Grossa parte della musica è sacra e nasce per essere eseguita ai fini liturgici. 

Molte composizioni erano quindi destinate alla musica vocale su testi sacri, ma anche la musica strumentale per tastiera aveva la sua fetta d’importanza. 

Bach compose una quantità indicibile di pezzi per organo e per clavicembalo, fra cui preludi, fughe, fantasie e danze di ogni tipo e così anche il coetaneo Händel.

Nati lo stesso anno ed entrambi in Germania, Bach e Handel hanno due percorsi di vita completamente diversi. Handel viaggia fra Germania, Italia e Inghilterra conquistando i vari circoli artistici dell’aristocrazia e guadagnandosi una fama internazionale.

Bach invece, affezionato alla tradizione tedesca, è organista stabile e Konzertmeister (primo violino) presso varie città, fino ad arrivare a ricoprire il prestigioso ruolo di maestro di cappella a Lipsia. A differenza di Handel, la sua popolarità in vita fu limitata ai luoghi che frequentava e solo ben dopo la sua morte c’è stato tutto un lavoro di riscoperta dei suoi capolavori.

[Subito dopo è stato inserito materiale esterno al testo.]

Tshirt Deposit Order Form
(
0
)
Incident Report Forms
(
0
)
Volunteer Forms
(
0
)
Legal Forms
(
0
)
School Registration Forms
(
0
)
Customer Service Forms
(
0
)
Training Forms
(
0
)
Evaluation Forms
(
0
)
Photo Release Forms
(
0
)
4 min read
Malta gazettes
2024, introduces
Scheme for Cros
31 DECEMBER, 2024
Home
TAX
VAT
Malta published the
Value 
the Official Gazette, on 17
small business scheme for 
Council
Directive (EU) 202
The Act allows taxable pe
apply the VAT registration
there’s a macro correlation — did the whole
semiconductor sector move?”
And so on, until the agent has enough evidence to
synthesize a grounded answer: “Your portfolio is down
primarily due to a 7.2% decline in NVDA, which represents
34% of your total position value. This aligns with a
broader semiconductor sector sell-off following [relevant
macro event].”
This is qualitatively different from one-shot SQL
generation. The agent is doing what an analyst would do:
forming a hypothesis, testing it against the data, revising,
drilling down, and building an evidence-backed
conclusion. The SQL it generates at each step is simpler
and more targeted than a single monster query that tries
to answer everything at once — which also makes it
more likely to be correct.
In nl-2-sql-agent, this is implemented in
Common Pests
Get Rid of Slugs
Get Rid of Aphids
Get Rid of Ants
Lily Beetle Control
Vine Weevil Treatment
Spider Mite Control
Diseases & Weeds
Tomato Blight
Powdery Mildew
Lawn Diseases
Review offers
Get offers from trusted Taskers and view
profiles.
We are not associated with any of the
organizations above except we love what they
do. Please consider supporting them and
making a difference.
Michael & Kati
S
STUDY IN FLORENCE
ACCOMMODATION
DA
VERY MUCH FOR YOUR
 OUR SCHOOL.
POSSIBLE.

Mentre l’opera per tastiera di Handel si concentra principalmente su preludi, arie e suite di danze, Bach si dedica, oltre alle danze,  alla stesura di invenzioni, fughe e pezzi dal carattere strettamente contrappuntistico, in cui le varie voci si incastrano secondo determinate regole, molto severe e rigorose.
Se vuoi approfondire l’argomento, guarda il video che ho fatto sulla fuga!

Bach
Händel

Il clavicembalo in Italia

Il principale compositore italiano per tastiera dell’età barocca è senza dubbio Domenico Scarlatti. La sua immensa produzione cembalistica e la sua straordinaria ricchezza d’inventiva non hanno eguali nella storia della musica.

Napoletano di Nascita, Scarlatti vive grossa parte della sua vita fra le corti portoghesi e spagnole.
Oltre ad un volume di Esercizi per gravicembalo, compose ben 555 sonate per questo strumento, battendo ogni record. 

Lo schema costruttivo di queste sonate ricalca le danze di questo periodo musicale: struttura bipartita, in cui la prima parte passa dalla tonalità d’impianto alla dominante e la seconda dalla dominante torna alla fondamentale.

Molta della sua musica ha carattere didattico e lo si intuisce dalle difficoltà tecniche che appaiono e caratterizzano ogni sonata e dalle parole che lui stesso sceglie per la prefazione dei suoi Esercizi:

“Lettore, non aspettarti, o dilettante o professor che tu sia, in questi componimenti il profondo intendimento, ma bensì lo scherzo ingegnoso dell’arte, per addestrarti alla franchezza sul gravicembalo. 

Domenico Scarlatti

Ovviamente l’argomento sarebbe molto più ampio e tanti aspetti possono essere approfonditi, ma già così spero di averti dato un’idea generale di cosa sia successo nella musica tastieristica nell’epoca barocca.